In dem Gerichtsverfahren sind viele Freunde frei gekommen. Meine Freilassung wurde aber abgelehnt. Die Beerdigungen waren im Jahr 2014 und 2015. Die Teilnahme an einer Beerdigung ist juristisch gesehen keine Straftat. Das ist ein menschliches Recht im Rahmen der Gewissensfreiheit. Nach 2014 war ich häufiger in der Türkei. Wenn ich ein Verbrechen begangen hätte, wäre ich nicht her gekommen. Ich war schon sehr überrascht, als gegen mich Ermittlungen eingeleitet wurden. Dies geschah auch nur auf Grund von Indizien, von denen ich nichts wusste. 

Glauben Sie an einen fairen Prozess? Vertrauen Sie der türkischen Justiz?

Diese Fragen zu beantworten, birgt für mich ein gewisses Risiko. Ich bin kein Jurist, aber eins möchte ich betonen: Werden die Urteile des Europäischen Gerichtshofs für Menschenrechte (EGMR) in der Türkei umgesetzt? Das Demirtas-Urteil ist nicht umgesetzt (Der EGMR urteilte, die Untersuchungshaft des kurdischen Oppositionspolitikers sei ein "unrechtmäßiger Eingriff in die freie Meinungsäußerung des Volkes" und forderte seine sofortige Freilassung. Anm. d. Red.). Nun müsste die Frage heißen: "Ist in der Türkei ein fairer Prozess möglich?" Ich heiße Adil (Türkisch für "gerecht/fair", Anm. d. Red.), aber ich kann schwer sagen, dass mein Prozess fair verläuft. Bei einer gerechten Entscheidung dürfte ich heute gar nicht im Gefängnis sein.
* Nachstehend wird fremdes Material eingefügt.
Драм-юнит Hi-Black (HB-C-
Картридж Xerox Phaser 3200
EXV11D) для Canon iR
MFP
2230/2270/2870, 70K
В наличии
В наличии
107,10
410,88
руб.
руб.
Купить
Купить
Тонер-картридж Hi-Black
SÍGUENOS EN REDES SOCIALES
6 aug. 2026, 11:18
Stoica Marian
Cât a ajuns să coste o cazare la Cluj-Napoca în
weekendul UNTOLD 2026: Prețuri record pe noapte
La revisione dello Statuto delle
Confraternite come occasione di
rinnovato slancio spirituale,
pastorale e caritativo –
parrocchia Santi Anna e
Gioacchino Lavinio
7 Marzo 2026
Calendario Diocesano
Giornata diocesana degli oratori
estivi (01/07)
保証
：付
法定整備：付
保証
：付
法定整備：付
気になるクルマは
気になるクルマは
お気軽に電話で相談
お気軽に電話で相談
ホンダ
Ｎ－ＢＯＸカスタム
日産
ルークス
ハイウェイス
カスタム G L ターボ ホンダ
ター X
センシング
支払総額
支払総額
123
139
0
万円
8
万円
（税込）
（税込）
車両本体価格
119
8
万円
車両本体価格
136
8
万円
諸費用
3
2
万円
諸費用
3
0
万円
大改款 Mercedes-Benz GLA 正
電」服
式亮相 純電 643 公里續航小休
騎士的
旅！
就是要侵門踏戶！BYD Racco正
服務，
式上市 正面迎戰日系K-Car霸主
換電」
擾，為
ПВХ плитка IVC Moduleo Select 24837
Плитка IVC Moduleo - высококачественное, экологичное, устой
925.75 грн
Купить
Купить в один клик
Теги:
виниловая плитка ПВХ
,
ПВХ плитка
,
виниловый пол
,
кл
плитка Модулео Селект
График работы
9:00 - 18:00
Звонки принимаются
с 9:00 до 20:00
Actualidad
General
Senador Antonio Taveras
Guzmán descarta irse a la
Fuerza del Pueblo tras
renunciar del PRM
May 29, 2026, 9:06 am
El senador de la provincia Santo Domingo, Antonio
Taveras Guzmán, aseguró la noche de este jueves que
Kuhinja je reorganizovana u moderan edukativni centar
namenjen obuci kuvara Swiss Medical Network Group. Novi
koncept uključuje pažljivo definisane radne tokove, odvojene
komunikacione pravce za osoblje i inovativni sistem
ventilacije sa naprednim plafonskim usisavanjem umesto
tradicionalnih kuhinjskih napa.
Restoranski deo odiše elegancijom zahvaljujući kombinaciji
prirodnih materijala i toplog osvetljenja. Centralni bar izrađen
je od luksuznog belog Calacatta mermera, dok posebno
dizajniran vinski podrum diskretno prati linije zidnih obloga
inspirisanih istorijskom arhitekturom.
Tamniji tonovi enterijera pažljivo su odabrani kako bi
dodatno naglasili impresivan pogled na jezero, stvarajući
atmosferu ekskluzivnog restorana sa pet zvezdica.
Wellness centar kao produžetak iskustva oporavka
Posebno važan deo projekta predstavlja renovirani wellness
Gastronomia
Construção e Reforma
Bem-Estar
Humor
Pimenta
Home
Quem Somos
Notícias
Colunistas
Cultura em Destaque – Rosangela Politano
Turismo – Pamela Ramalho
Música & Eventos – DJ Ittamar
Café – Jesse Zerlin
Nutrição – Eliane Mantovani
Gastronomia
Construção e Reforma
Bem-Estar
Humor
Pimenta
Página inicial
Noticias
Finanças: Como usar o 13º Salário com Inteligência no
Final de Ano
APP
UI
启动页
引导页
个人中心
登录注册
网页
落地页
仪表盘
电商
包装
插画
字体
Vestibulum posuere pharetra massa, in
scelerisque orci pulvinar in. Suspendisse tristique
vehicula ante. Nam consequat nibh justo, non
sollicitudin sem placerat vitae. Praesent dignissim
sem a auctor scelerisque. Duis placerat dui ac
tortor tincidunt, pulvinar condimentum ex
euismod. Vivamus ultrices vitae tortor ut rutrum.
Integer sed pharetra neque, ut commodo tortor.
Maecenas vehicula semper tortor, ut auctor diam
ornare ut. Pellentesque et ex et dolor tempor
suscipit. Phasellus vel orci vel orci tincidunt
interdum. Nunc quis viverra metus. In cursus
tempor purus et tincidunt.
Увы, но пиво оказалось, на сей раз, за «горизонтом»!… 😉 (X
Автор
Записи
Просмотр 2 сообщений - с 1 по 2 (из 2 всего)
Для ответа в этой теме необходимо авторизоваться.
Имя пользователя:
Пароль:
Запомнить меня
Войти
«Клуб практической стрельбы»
Kümmern sich das Generalkonsulat in Istanbul und das Auswärtige Amt ausreichend um Sie?

Diesbezüglich möchte ich mich herzlich bei den deutschen Behörden, insbesondere beim deutschen Generalkonsulat in Istanbul bedanken. Ich habe auch von den diplomatischen Bemühungen des Auswärtigen Amts gehört. Natürlich freue ich mich als deutscher Staatsbürger darüber. Aber ich bin der Überzeugung, dass das Auswärtige Amt für mich und andere deutsche Staatsbürger, die in einer ähnlichen Situation sind, größeres Verständnis und mehr Engagement auf diplomatischer Ebene an den Tag legen sollte.

Was für eine Botschaft haben Sie für Deutschland?

Ich möchte mich bei allen bedanken, die sich bislang um mich gekümmert und sich für meine Freiheit eingesetzt haben. Ich wünsche allen in Deutschland ein schönes Weihnachtsfest.